THE TASK: After locating the line that contains "- 🧪 Testing review" in the records below, write out exactly that line and each line after it through the one that contains "- 📋 Test timeout", and nothing else.

RECORDS FOR PROCESSING:
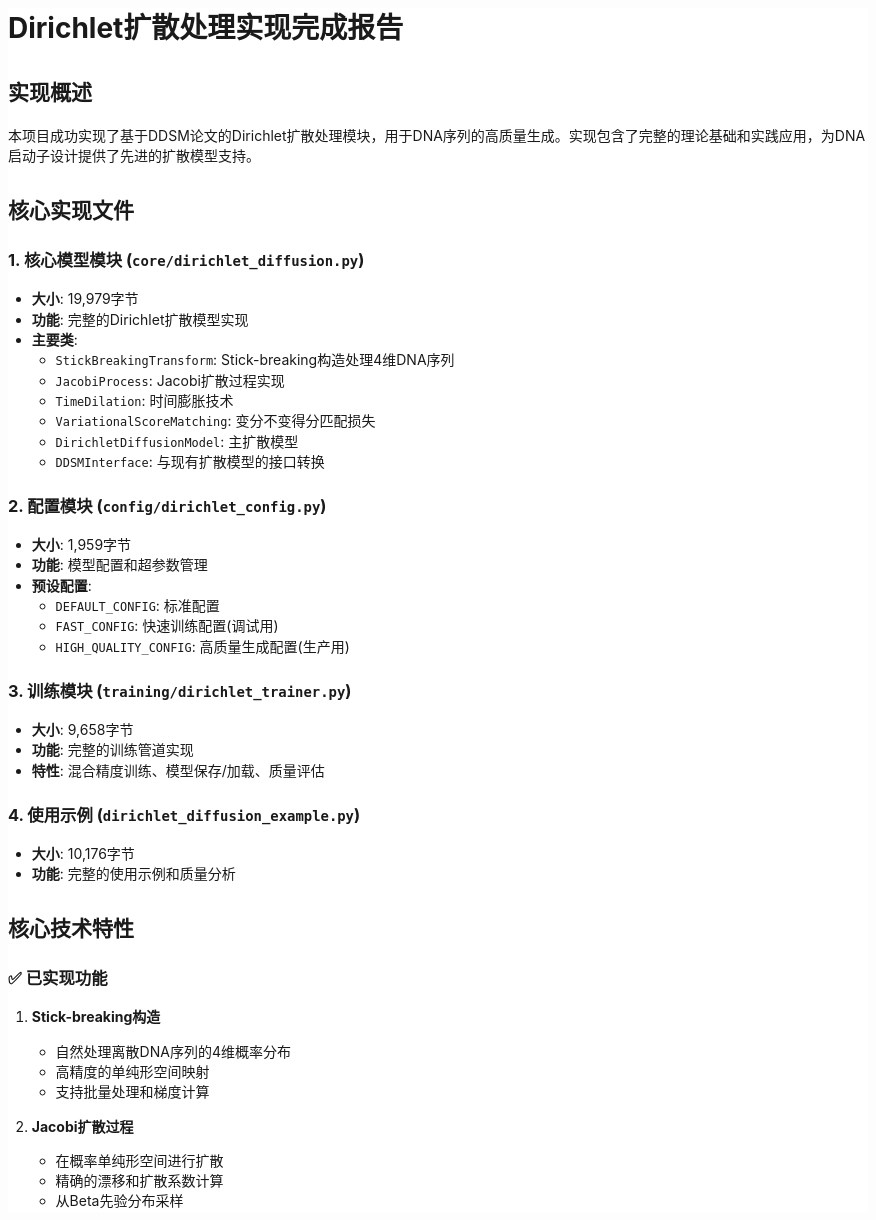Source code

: # Dirichlet扩散处理实现完成报告

## 实现概述

本项目成功实现了基于DDSM论文的Dirichlet扩散处理模块，用于DNA序列的高质量生成。实现包含了完整的理论基础和实践应用，为DNA启动子设计提供了先进的扩散模型支持。

## 核心实现文件

### 1. 核心模型模块 (`core/dirichlet_diffusion.py`)
- **大小**: 19,979字节
- **功能**: 完整的Dirichlet扩散模型实现
- **主要类**:
  - `StickBreakingTransform`: Stick-breaking构造处理4维DNA序列
  - `JacobiProcess`: Jacobi扩散过程实现
  - `TimeDilation`: 时间膨胀技术
  - `VariationalScoreMatching`: 变分不变得分匹配损失
  - `DirichletDiffusionModel`: 主扩散模型
  - `DDSMInterface`: 与现有扩散模型的接口转换

### 2. 配置模块 (`config/dirichlet_config.py`)
- **大小**: 1,959字节
- **功能**: 模型配置和超参数管理
- **预设配置**:
  - `DEFAULT_CONFIG`: 标准配置
  - `FAST_CONFIG`: 快速训练配置(调试用)
  - `HIGH_QUALITY_CONFIG`: 高质量生成配置(生产用)

### 3. 训练模块 (`training/dirichlet_trainer.py`) 
- **大小**: 9,658字节
- **功能**: 完整的训练管道实现
- **特性**: 混合精度训练、模型保存/加载、质量评估

### 4. 使用示例 (`dirichlet_diffusion_example.py`)
- **大小**: 10,176字节
- **功能**: 完整的使用示例和质量分析

## 核心技术特性

### ✅ 已实现功能

1. **Stick-breaking构造**
   - 自然处理离散DNA序列的4维概率分布
   - 高精度的单纯形空间映射
   - 支持批量处理和梯度计算

2. **Jacobi扩散过程**
   - 在概率单纯形空间进行扩散
   - 精确的漂移和扩散系数计算
   - 从Beta先验分布采样
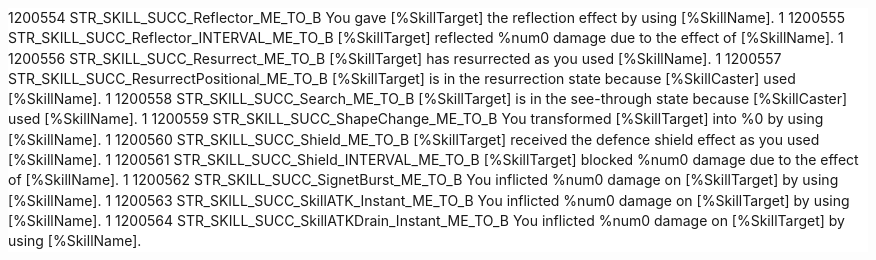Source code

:   <string>
    <id>1200554</id>
    <name>STR_SKILL_SUCC_Reflector_ME_TO_B</name>
    <body>You gave [%SkillTarget] the reflection effect by using [%SkillName].</body>
    <display_type>1</display_type>
  </string>
  <string>
    <id>1200555</id>
    <name>STR_SKILL_SUCC_Reflector_INTERVAL_ME_TO_B</name>
    <body>[%SkillTarget] reflected %num0 damage due to the effect of [%SkillName].</body>
    <display_type>1</display_type>
  </string>
  <string>
    <id>1200556</id>
    <name>STR_SKILL_SUCC_Resurrect_ME_TO_B</name>
    <body>[%SkillTarget] has resurrected as you used [%SkillName].</body>
    <display_type>1</display_type>
  </string>
  <string>
    <id>1200557</id>
    <name>STR_SKILL_SUCC_ResurrectPositional_ME_TO_B</name>
    <body>[%SkillTarget] is in the resurrection state because [%SkillCaster] used [%SkillName].</body>
    <display_type>1</display_type>
  </string>
  <string>
    <id>1200558</id>
    <name>STR_SKILL_SUCC_Search_ME_TO_B</name>
    <body>[%SkillTarget] is in the see-through state because [%SkillCaster] used [%SkillName].</body>
    <display_type>1</display_type>
  </string>
  <string>
    <id>1200559</id>
    <name>STR_SKILL_SUCC_ShapeChange_ME_TO_B</name>
    <body>You transformed [%SkillTarget] into %0 by using [%SkillName].</body>
    <display_type>1</display_type>
  </string>
  <string>
    <id>1200560</id>
    <name>STR_SKILL_SUCC_Shield_ME_TO_B</name>
    <body>[%SkillTarget] received the defence shield effect as you used [%SkillName].</body>
    <display_type>1</display_type>
  </string>
  <string>
    <id>1200561</id>
    <name>STR_SKILL_SUCC_Shield_INTERVAL_ME_TO_B</name>
    <body>[%SkillTarget] blocked %num0 damage due to the effect of [%SkillName].</body>
    <display_type>1</display_type>
  </string>
  <string>
    <id>1200562</id>
    <name>STR_SKILL_SUCC_SignetBurst_ME_TO_B</name>
    <body>You inflicted %num0 damage on [%SkillTarget] by using [%SkillName].</body>
    <display_type>1</display_type>
  </string>
  <string>
    <id>1200563</id>
    <name>STR_SKILL_SUCC_SkillATK_Instant_ME_TO_B</name>
    <body>You inflicted %num0 damage on [%SkillTarget] by using [%SkillName].</body>
    <display_type>1</display_type>
  </string>
  <string>
    <id>1200564</id>
    <name>STR_SKILL_SUCC_SkillATKDrain_Instant_ME_TO_B</name>
    <body>You inflicted %num0 damage on [%SkillTarget] by using [%SkillName].</body>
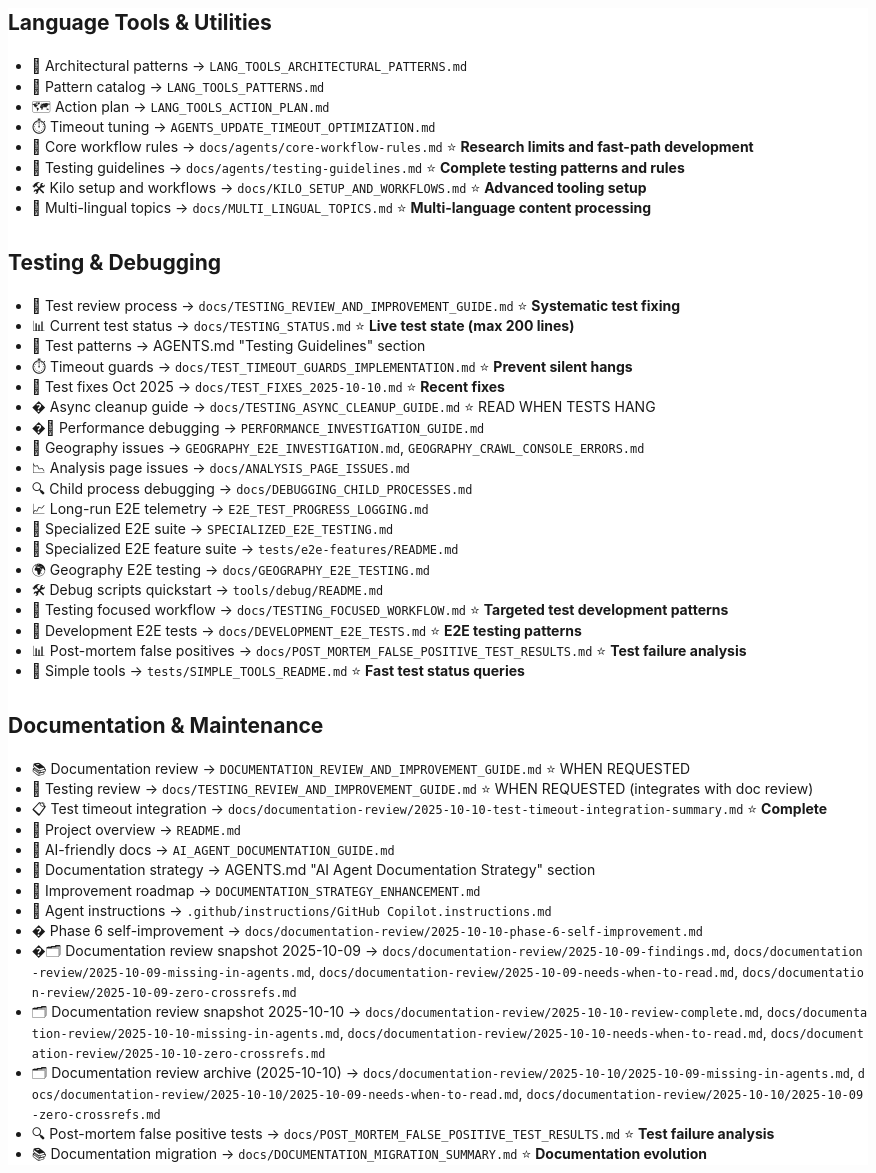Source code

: ## Language Tools & Utilities
- 🔧 Architectural patterns → `LANG_TOOLS_ARCHITECTURAL_PATTERNS.md`
- 🧠 Pattern catalog → `LANG_TOOLS_PATTERNS.md`
- 🗺️ Action plan → `LANG_TOOLS_ACTION_PLAN.md`
- ⏱️ Timeout tuning → `AGENTS_UPDATE_TIMEOUT_OPTIMIZATION.md`
- 🎯 Core workflow rules → `docs/agents/core-workflow-rules.md` ⭐ **Research limits and fast-path development**
- 🧪 Testing guidelines → `docs/agents/testing-guidelines.md` ⭐ **Complete testing patterns and rules**
- 🛠️ Kilo setup and workflows → `docs/KILO_SETUP_AND_WORKFLOWS.md` ⭐ **Advanced tooling setup**
- 🎯 Multi-lingual topics → `docs/MULTI_LINGUAL_TOPICS.md` ⭐ **Multi-language content processing**

## Testing & Debugging
- 🧪 Test review process → `docs/TESTING_REVIEW_AND_IMPROVEMENT_GUIDE.md` ⭐ **Systematic test fixing**
- 📊 Current test status → `docs/TESTING_STATUS.md` ⭐ **Live test state (max 200 lines)**
- 🧪 Test patterns → AGENTS.md "Testing Guidelines" section
- ⏱️ Timeout guards → `docs/TEST_TIMEOUT_GUARDS_IMPLEMENTATION.md` ⭐ **Prevent silent hangs**
- 🔧 Test fixes Oct 2025 → `docs/TEST_FIXES_2025-10-10.md` ⭐ **Recent fixes**
- � Async cleanup guide → `docs/TESTING_ASYNC_CLEANUP_GUIDE.md` ⭐ READ WHEN TESTS HANG
- �🐛 Performance debugging → `PERFORMANCE_INVESTIGATION_GUIDE.md`
- 🚨 Geography issues → `GEOGRAPHY_E2E_INVESTIGATION.md`, `GEOGRAPHY_CRAWL_CONSOLE_ERRORS.md`
- 📉 Analysis page issues → `docs/ANALYSIS_PAGE_ISSUES.md`
- 🔍 Child process debugging → `docs/DEBUGGING_CHILD_PROCESSES.md`
- 📈 Long-run E2E telemetry → `E2E_TEST_PROGRESS_LOGGING.md`
- 🧭 Specialized E2E suite → `SPECIALIZED_E2E_TESTING.md`
- 🧪 Specialized E2E feature suite → `tests/e2e-features/README.md`
- 🌍 Geography E2E testing -> `docs/GEOGRAPHY_E2E_TESTING.md`
- 🛠️ Debug scripts quickstart → `tools/debug/README.md`
- 🎯 Testing focused workflow → `docs/TESTING_FOCUSED_WORKFLOW.md` ⭐ **Targeted test development patterns**
- 🧪 Development E2E tests → `docs/DEVELOPMENT_E2E_TESTS.md` ⭐ **E2E testing patterns**
- 📊 Post-mortem false positives → `docs/POST_MORTEM_FALSE_POSITIVE_TEST_RESULTS.md` ⭐ **Test failure analysis**
- 🧪 Simple tools → `tests/SIMPLE_TOOLS_README.md` ⭐ **Fast test status queries**

## Documentation & Maintenance
- 📚 Documentation review → `DOCUMENTATION_REVIEW_AND_IMPROVEMENT_GUIDE.md` ⭐ WHEN REQUESTED
- 🧪 Testing review → `docs/TESTING_REVIEW_AND_IMPROVEMENT_GUIDE.md` ⭐ WHEN REQUESTED (integrates with doc review)
- 📋 Test timeout integration → `docs/documentation-review/2025-10-10-test-timeout-integration-summary.md` ⭐ **Complete**
- 🏁 Project overview → `README.md`
- 📝 AI-friendly docs → `AI_AGENT_DOCUMENTATION_GUIDE.md`
- 🔄 Documentation strategy → AGENTS.md "AI Agent Documentation Strategy" section
- 🎯 Improvement roadmap → `DOCUMENTATION_STRATEGY_ENHANCEMENT.md`
- 🤖 Agent instructions → `.github/instructions/GitHub Copilot.instructions.md`
- � Phase 6 self-improvement → `docs/documentation-review/2025-10-10-phase-6-self-improvement.md`
- �🗂️ Documentation review snapshot 2025-10-09 → `docs/documentation-review/2025-10-09-findings.md`, `docs/documentation-review/2025-10-09-missing-in-agents.md`, `docs/documentation-review/2025-10-09-needs-when-to-read.md`, `docs/documentation-review/2025-10-09-zero-crossrefs.md`
- 🗂️ Documentation review snapshot 2025-10-10 → `docs/documentation-review/2025-10-10-review-complete.md`, `docs/documentation-review/2025-10-10-missing-in-agents.md`, `docs/documentation-review/2025-10-10-needs-when-to-read.md`, `docs/documentation-review/2025-10-10-zero-crossrefs.md`
- 🗂️ Documentation review archive (2025-10-10) → `docs/documentation-review/2025-10-10/2025-10-09-missing-in-agents.md`, `docs/documentation-review/2025-10-10/2025-10-09-needs-when-to-read.md`, `docs/documentation-review/2025-10-10/2025-10-09-zero-crossrefs.md`
- 🔍 Post-mortem false positive tests → `docs/POST_MORTEM_FALSE_POSITIVE_TEST_RESULTS.md` ⭐ **Test failure analysis**
- 📚 Documentation migration → `docs/DOCUMENTATION_MIGRATION_SUMMARY.md` ⭐ **Documentation evolution**
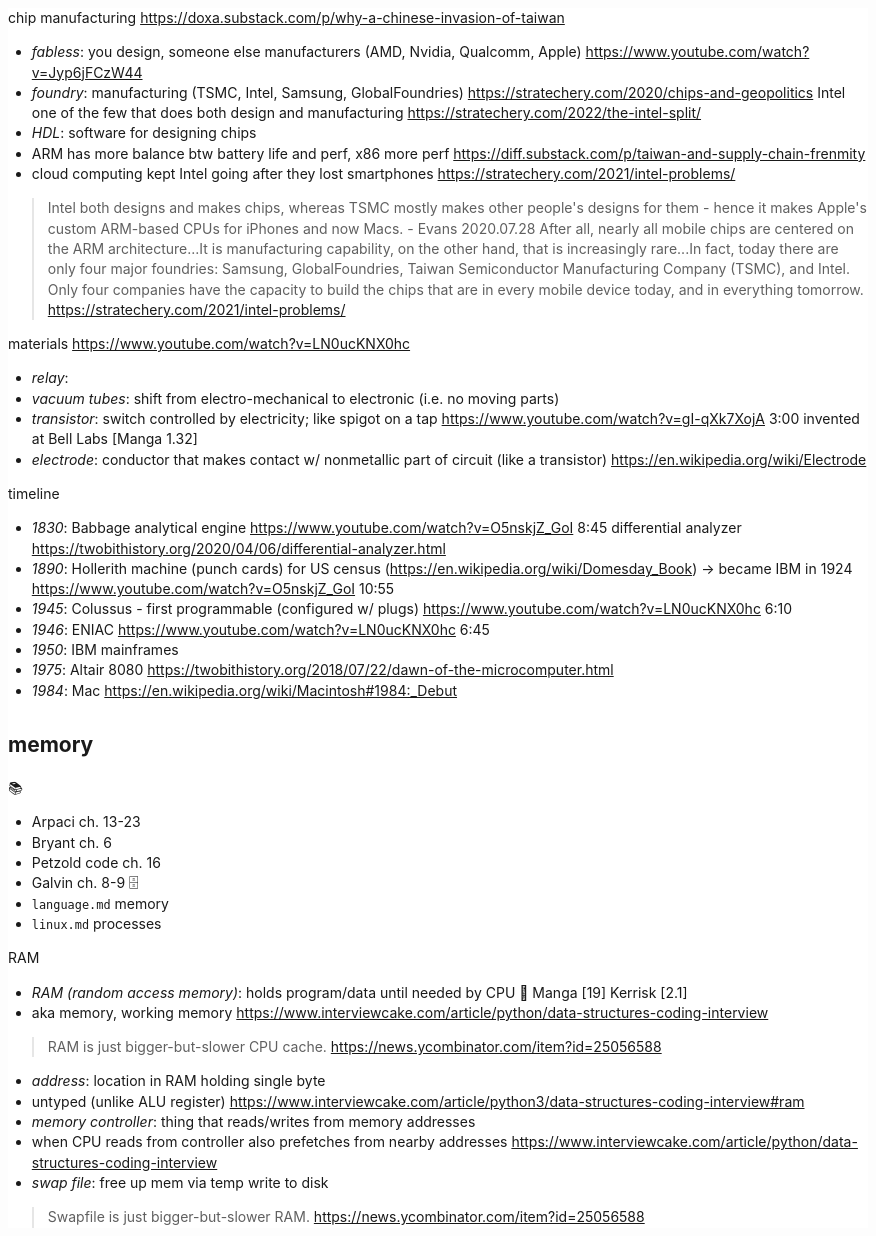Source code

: chip manufacturing https://doxa.substack.com/p/why-a-chinese-invasion-of-taiwan
* _fabless_: you design, someone else manufacturers (AMD, Nvidia, Qualcomm, Apple) https://www.youtube.com/watch?v=Jyp6jFCzW44
* _foundry_: manufacturing (TSMC, Intel, Samsung, GlobalFoundries) https://stratechery.com/2020/chips-and-geopolitics Intel one of the few that does both design and manufacturing https://stratechery.com/2022/the-intel-split/
* _HDL_: software for designing chips
* ARM has more balance btw battery life and perf, x86 more perf https://diff.substack.com/p/taiwan-and-supply-chain-frenmity
* cloud computing kept Intel going after they lost smartphones https://stratechery.com/2021/intel-problems/
> Intel both designs and makes chips, whereas TSMC mostly makes other people's designs for them - hence it makes Apple's custom ARM-based CPUs for iPhones and now Macs. - Evans 2020.07.28
> After all, nearly all mobile chips are centered on the ARM architecture...It is manufacturing capability, on the other hand, that is increasingly rare...In fact, today there are only four major foundries: Samsung, GlobalFoundries, Taiwan Semiconductor Manufacturing Company (TSMC), and Intel. Only four companies have the capacity to build the chips that are in every mobile device today, and in everything tomorrow. https://stratechery.com/2021/intel-problems/

materials https://www.youtube.com/watch?v=LN0ucKNX0hc
* _relay_: 
* _vacuum tubes_: shift from electro-mechanical to electronic (i.e. no moving parts)
* _transistor_: switch controlled by electricity; like spigot on a tap https://www.youtube.com/watch?v=gI-qXk7XojA 3:00 invented at Bell Labs [Manga 1.32]
* _electrode_: conductor that makes contact w/ nonmetallic part of circuit (like a transistor) https://en.wikipedia.org/wiki/Electrode

timeline
* _1830_: Babbage analytical engine https://www.youtube.com/watch?v=O5nskjZ_GoI 8:45 differential analyzer https://twobithistory.org/2020/04/06/differential-analyzer.html
* _1890_: Hollerith machine (punch cards) for US census (https://en.wikipedia.org/wiki/Domesday_Book) -> became IBM in 1924 https://www.youtube.com/watch?v=O5nskjZ_GoI 10:55
* _1945_: Colussus - first programmable (configured w/ plugs) https://www.youtube.com/watch?v=LN0ucKNX0hc 6:10
* _1946_: ENIAC https://www.youtube.com/watch?v=LN0ucKNX0hc 6:45
* _1950_: IBM mainframes
* _1975_: Altair 8080 https://twobithistory.org/2018/07/22/dawn-of-the-microcomputer.html
* _1984_: Mac https://en.wikipedia.org/wiki/Macintosh#1984:_Debut

## memory

📚
* Arpaci ch. 13-23
* Bryant ch. 6
* Petzold code ch. 16
* Galvin ch. 8-9
🗄
* `language.md` memory
* `linux.md` processes

RAM
* _RAM (random access memory)_: holds program/data until needed by CPU 📙 Manga [19] Kerrisk [2.1]
* aka memory, working memory https://www.interviewcake.com/article/python/data-structures-coding-interview
> RAM is just bigger-but-slower CPU cache. https://news.ycombinator.com/item?id=25056588
* _address_: location in RAM holding single byte
* untyped (unlike ALU register) https://www.interviewcake.com/article/python3/data-structures-coding-interview#ram
* _memory controller_: thing that reads/writes from memory addresses
* when CPU reads from controller also prefetches from nearby addresses https://www.interviewcake.com/article/python/data-structures-coding-interview
* _swap file_: free up mem via temp write to disk
> Swapfile is just bigger-but-slower RAM. https://news.ycombinator.com/item?id=25056588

FINAL ANSWER:
- 🧪 Testing review → `docs/TESTING_REVIEW_AND_IMPROVEMENT_GUIDE.md` ⭐ WHEN REQUESTED (integrates with doc review)
- 📋 Test timeout integration → `docs/documentation-review/2025-10-10-test-timeout-integration-summary.md` ⭐ **Complete**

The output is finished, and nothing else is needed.